#### Given passage:
The ITC will now forward its report, which will contain the injury determination, remedy recommendations, certain additional findings, and the basis for them, to President Trump by November 13, 2017. The president will make the final decision on whether to provide relief to the U.S. solar cell industry and on the type and amount of any relief. The Office of the U.S. Trade Representative has issued a formal notice requesting comments on the ITC’s injury determination and remedy recommendations. Any public comments are due by November 20, 2017; the USTR will also hold a public hearing on December 6, 2017. The president will have until January 12, 2018 to make a final decision on any remedy.

In support of its preliminary determination in the antidumping duty investigation of imports of aluminum foil from the People’s Republic of China, the Department of Commerce has released a 205-page memorandum finding that China continues to be considered a nonmarket economy (NME) country in trade remedy cases because it “does not operate sufficiently on market principles to permit the use of Chinese prices and costs for purposes of the Department’s antidumping analysis.” At its core, the memo concludes, “the framework of China’s economy is set by the Chinese government and the Chinese Communist Party (CCP), which exercise control directly and indirectly over the allocation of resources through instruments such as government ownership and control of key economic actors and government directives. The stated fundamental objective of the government and the CCP is to uphold the ‘socialist market economy’ in which the Chinese government and the CCP direct and channel economic actors to meet the targets of state planning. The Chinese government does not seek economic outcomes that reflect predominantly market forces outside of a larger institutional framework of government and CCP control.”

The memo provides a detailed analysis of the six statutory criteria for determining whether a country is a market economy in trade remedy cases as set forth in the Tariff Act of 1930. Among the factors detailed in the memo are the Chinese government’s continuing restrictions on foreign investment, the level of Chinese government ownership of various entities, the government’s ability to set and control prices, and the continued functioning of  China’s legal system as “an instrument by which the Chinese government and the CCP can secure discrete economic outcomes, channel broader economic policy, and pursue industrial policy goals.”

Section 231 of the Countering America’s Adversaries Through Sanctions Act (CAATSA), enacted on August 2, 2017, mandates that the president must impose certain sanctions on persons the president determines knowingly engage in a significant transaction with a person that is part of, or operates for or on behalf of, the defense or intelligence sectors of the government of the Russian Federation. The sanctions include, among others, prohibitions concerning property transactions, export license restrictions, Export-Import Bank assistance restrictions, debt and equity restrictions, visa ramifications for corporate officers, and U.S. government procurement prohibitions. The intent of Section 231 of the CAATSA is to respond to Russia’s behavior as to the crisis in eastern Ukraine, cyber intrusions and attacks, and human rights abuses.

#### Provided material:

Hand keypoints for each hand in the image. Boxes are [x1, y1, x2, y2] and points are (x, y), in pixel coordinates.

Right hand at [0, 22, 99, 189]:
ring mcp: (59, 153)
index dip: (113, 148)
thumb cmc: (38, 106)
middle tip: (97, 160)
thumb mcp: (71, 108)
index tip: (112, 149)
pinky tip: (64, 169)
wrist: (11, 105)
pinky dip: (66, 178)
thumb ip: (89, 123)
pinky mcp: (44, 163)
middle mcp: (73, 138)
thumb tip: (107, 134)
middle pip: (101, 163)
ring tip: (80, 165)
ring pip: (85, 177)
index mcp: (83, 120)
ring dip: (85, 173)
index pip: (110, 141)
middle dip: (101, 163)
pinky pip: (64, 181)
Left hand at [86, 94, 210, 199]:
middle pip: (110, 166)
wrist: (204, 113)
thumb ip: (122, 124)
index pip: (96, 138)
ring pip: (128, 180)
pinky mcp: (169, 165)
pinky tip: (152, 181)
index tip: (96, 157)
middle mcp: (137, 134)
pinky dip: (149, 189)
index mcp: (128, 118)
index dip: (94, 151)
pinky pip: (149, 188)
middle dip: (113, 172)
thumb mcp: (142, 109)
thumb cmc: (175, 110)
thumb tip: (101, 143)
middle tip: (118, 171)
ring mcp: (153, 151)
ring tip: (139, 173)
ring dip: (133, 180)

---

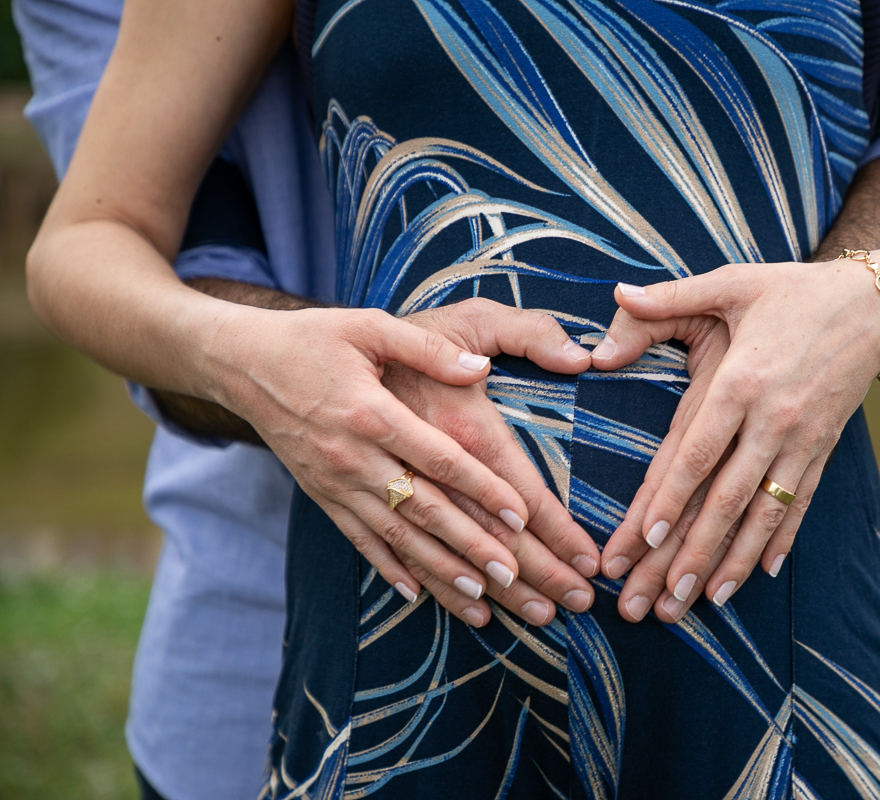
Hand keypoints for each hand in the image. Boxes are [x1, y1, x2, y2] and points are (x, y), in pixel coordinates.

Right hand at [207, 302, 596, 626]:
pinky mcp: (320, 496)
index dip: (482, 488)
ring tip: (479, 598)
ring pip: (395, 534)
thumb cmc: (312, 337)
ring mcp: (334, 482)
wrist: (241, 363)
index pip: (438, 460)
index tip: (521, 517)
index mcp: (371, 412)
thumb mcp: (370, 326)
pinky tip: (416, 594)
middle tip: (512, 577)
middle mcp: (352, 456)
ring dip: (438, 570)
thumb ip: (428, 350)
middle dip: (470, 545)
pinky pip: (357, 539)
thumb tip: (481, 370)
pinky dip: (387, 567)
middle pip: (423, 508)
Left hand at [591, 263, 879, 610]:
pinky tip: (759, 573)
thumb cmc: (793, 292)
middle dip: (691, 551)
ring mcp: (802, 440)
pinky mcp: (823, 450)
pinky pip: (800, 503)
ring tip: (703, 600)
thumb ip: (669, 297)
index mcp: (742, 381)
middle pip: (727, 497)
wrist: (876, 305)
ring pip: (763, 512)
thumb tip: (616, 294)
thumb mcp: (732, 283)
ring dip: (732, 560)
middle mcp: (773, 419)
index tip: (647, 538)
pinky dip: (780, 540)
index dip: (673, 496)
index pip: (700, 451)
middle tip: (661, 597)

...

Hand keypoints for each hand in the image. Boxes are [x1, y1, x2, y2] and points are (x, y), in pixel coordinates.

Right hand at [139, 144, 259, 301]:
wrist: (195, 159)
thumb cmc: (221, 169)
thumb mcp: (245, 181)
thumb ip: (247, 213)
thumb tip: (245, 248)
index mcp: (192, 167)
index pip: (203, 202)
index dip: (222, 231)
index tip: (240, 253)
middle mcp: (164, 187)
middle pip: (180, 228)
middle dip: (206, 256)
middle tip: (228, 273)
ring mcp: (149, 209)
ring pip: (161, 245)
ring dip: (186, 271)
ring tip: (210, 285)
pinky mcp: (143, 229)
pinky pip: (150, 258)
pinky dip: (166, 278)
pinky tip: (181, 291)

#### Complete the following:
1 – In the passage on U.S. trade actions, copy the stretch from "Section 231 of the Countering" through "human rights abuses." with "Section 231" changed to "Sec. 231".
2 – Continue the passage on U.S. trade actions from its last sentence.

#### Outputs by task:
1 –
Sec. 231 of the Countering America’s Adversaries Through Sanctions Act (CAATSA), enacted on August 2, 2017, mandates that the president must impose certain sanctions on persons the president determines knowingly engage in a significant transaction with a person that is part of, or operates for or on behalf of, the defense or intelligence sectors of the government of the Russian Federation. The sanctions include, among others, prohibitions concerning property transactions, export license restrictions, Export-Import Bank assistance restrictions, debt and equity restrictions, visa ramifications for corporate officers, and U.S. government procurement prohibitions. The intent of Sec. 231 of the CAATSA is to respond to Russia’s behavior as to the crisis in eastern Ukraine, cyber intrusions and attacks, and human rights abuses.

2 –
On October 27, 2017, the State Department provided a list of those Russian defense and intelligence agencies that may face sanctions under CAATSA. At this time, however, this designation is not a determination regarding imposition of actual sanctions against these Russian entities; the CAATSA requires the imposition of sanctions beginning on or after January 29, 2018. In a short briefing, senior State Department staff indicated that over the next 180 days, the department will take a close look at transactions and dealings with these entities that it thinks may fall within the scope of the sanctions provision of CAATSA, and engage with partners and allies to determine whether any transactions undertaken with entities on the list are problematic. At that time, sanctions may be implemented.

Over the course of the next three months, U.S. companies should assess the amount and type of business transactions they may be conducting with Russian entities on the State Department list. Ultimately, persons who are determined to “knowingly engage in a significant transaction” with a person specified on the list may face sanctions. In determining whether a transaction is “significant” for purposes of CAATSA, the Department of State will consider the totality of the facts and circumstances surrounding the transaction and weigh various factors on a case-by-case basis. Clearly, issues of national security and U.S. foreign policy interests will be factors in such an analysis.

The Department of Commerce (Commerce) has announced its affirmative preliminary determination in the antidumping duty (AD) investigation of imports of aluminum foil from the People’s Republic of China (China). While the preliminary antidumping duty rates, ranging from 96 percent to more than 162 percent, will not be finalized by Commerce until late February 2018, Commerce will instruct U.S. Customs and Border Protection (CBP) to require cash deposits based on these preliminary rates.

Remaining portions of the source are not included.